I would be wary of using ${input.name} like that - test with things
like renaming the dataset in Galaxy, and pasting in a PBD file
rather than uploading one. Also I suspect you can get filenames
with spaces in them which will probably cause trouble. You'll
notice that Galaxy generates its own *.dat filename which avoid
spaces.

Personally I would generate the *.pdb or *.ent filename within
the wrapper script based on the input file name (*.dat). Try:


Unfortunately, the command-line executable assumes that the filename contains the ID of the PDB record, so I actually need this right now.  I'm going to have a chat with the command-line tool developer about designing a more robust interface.

 
os.symlink(fname,fname+".pdb")
...
symdcmd = "SymD %s.pdb" % fname


>>
>> Separately from this, you may need to extend Galaxy to define pdb
>> as a new file format (ideally with a data type sniffer).
>>
>> This kind of question is better asked on the dev list (CC'dd)
>>
>
> Thanks.  That is the next step.

I haven't done this myself yet (but I may well need to before long).

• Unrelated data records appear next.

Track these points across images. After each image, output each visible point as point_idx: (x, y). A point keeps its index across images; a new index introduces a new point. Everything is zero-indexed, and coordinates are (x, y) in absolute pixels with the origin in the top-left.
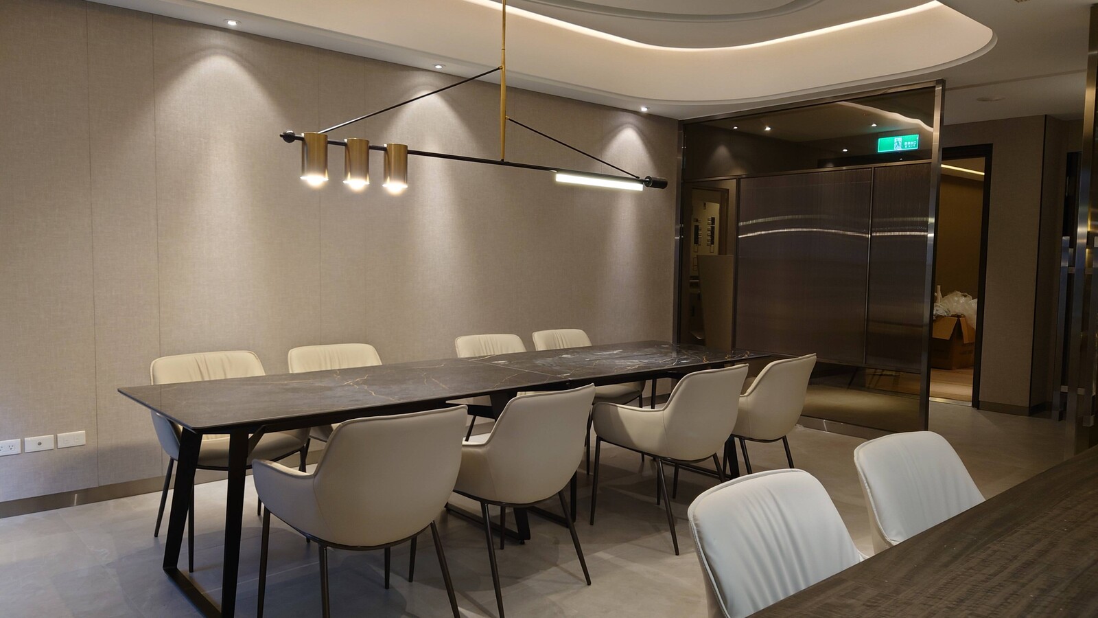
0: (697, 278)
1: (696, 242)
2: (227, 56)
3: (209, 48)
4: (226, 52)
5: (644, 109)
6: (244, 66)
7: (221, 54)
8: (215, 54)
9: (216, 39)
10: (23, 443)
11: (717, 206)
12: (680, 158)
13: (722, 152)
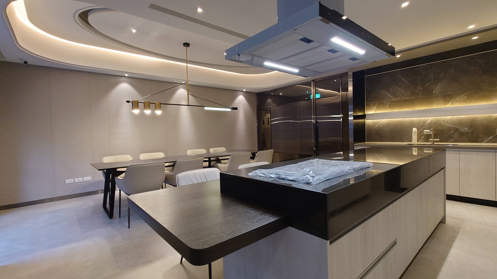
0: (264, 134)
1: (264, 124)
2: (126, 83)
3: (122, 81)
4: (126, 82)
5: (244, 90)
6: (131, 85)
7: (124, 83)
8: (123, 83)
9: (123, 79)
10: (74, 180)
11: (269, 114)
12: (257, 103)
13: (269, 100)
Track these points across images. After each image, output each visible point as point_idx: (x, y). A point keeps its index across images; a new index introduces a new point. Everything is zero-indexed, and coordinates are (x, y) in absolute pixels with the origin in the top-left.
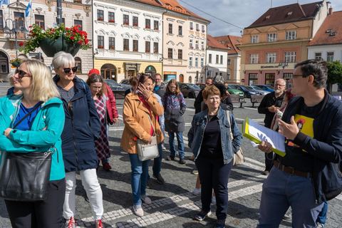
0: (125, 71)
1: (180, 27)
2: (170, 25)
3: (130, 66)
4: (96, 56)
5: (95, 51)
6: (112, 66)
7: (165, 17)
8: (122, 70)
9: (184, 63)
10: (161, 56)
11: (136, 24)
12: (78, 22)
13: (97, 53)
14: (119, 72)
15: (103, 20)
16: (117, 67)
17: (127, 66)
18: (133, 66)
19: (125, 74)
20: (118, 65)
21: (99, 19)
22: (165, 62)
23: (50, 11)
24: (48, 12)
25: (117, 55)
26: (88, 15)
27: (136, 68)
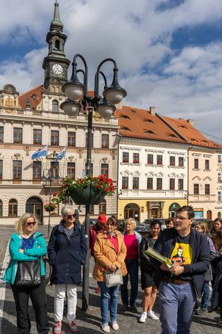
0: (148, 210)
1: (207, 162)
2: (196, 161)
3: (154, 205)
4: (120, 196)
5: (119, 192)
6: (136, 206)
7: (191, 152)
8: (145, 209)
9: (212, 198)
10: (186, 193)
11: (160, 161)
12: (105, 166)
13: (121, 194)
14: (143, 211)
15: (128, 161)
16: (140, 206)
17: (151, 204)
18: (157, 205)
19: (149, 213)
20: (142, 204)
21: (124, 161)
22: (191, 198)
23: (80, 158)
24: (79, 160)
25: (141, 195)
26: (114, 158)
27: (160, 207)
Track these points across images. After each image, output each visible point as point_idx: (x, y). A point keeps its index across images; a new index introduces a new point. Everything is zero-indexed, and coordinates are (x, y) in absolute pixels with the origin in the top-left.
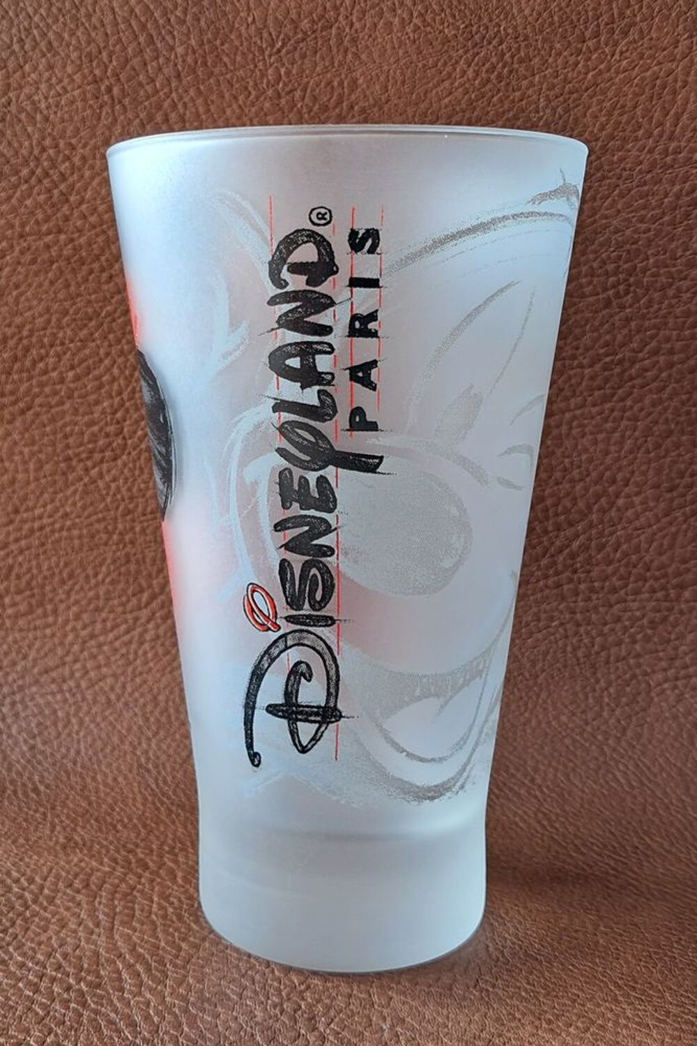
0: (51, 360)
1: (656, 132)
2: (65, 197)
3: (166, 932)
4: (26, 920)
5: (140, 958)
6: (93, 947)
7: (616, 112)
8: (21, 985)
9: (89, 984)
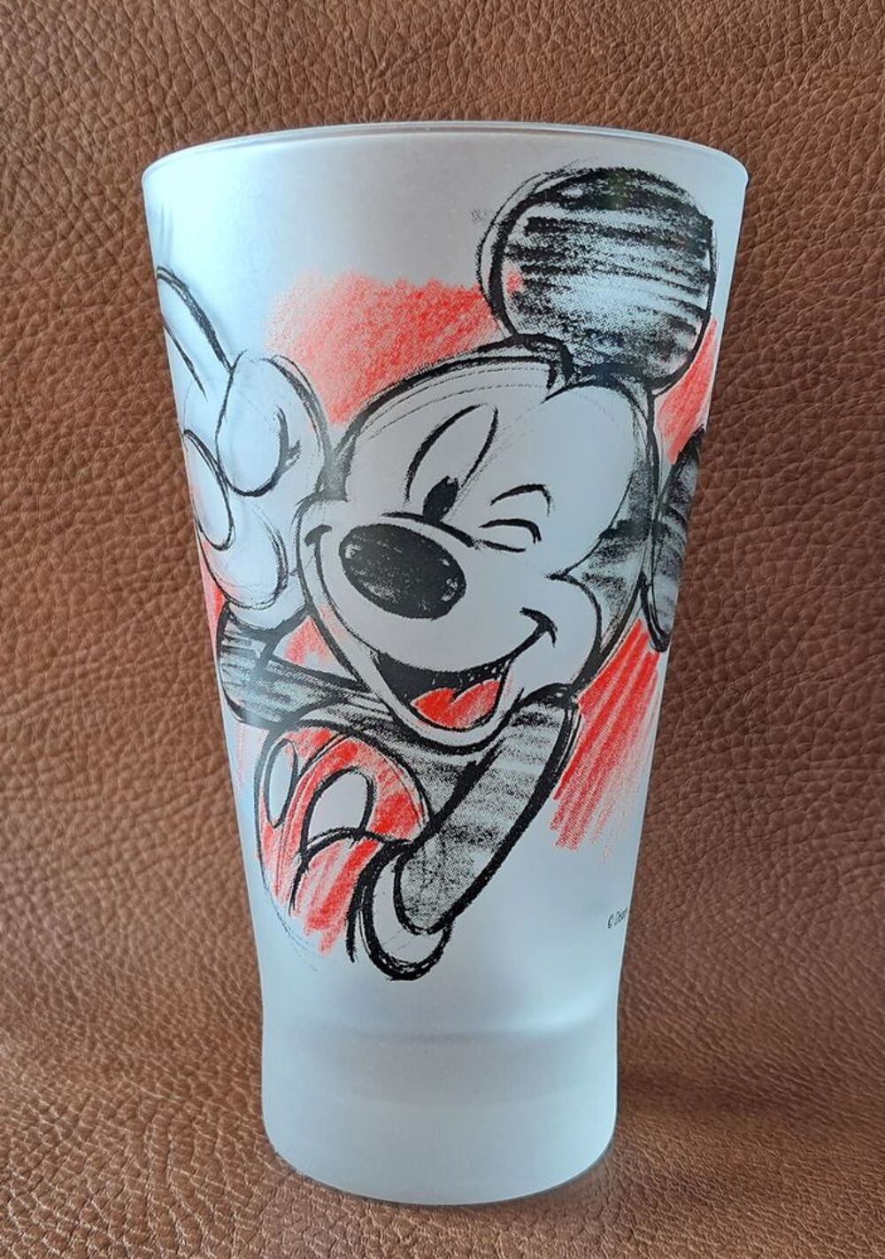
0: (96, 465)
1: (854, 180)
2: (112, 258)
3: (233, 1174)
4: (54, 1159)
5: (199, 1206)
6: (139, 1193)
7: (804, 156)
8: (45, 1240)
9: (133, 1239)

I extended based on filename extension and added the datatype to data.py.  This works like a charm, but it isn't foolproof, obviously (no sniffer yet).  The PDB format isn't too complicated, but it is flexible, so I need to find out exactly what is required as opposed to "possible".  I see that biopython has a class and parser for it, so I might be able to use that rather directly. 

Sean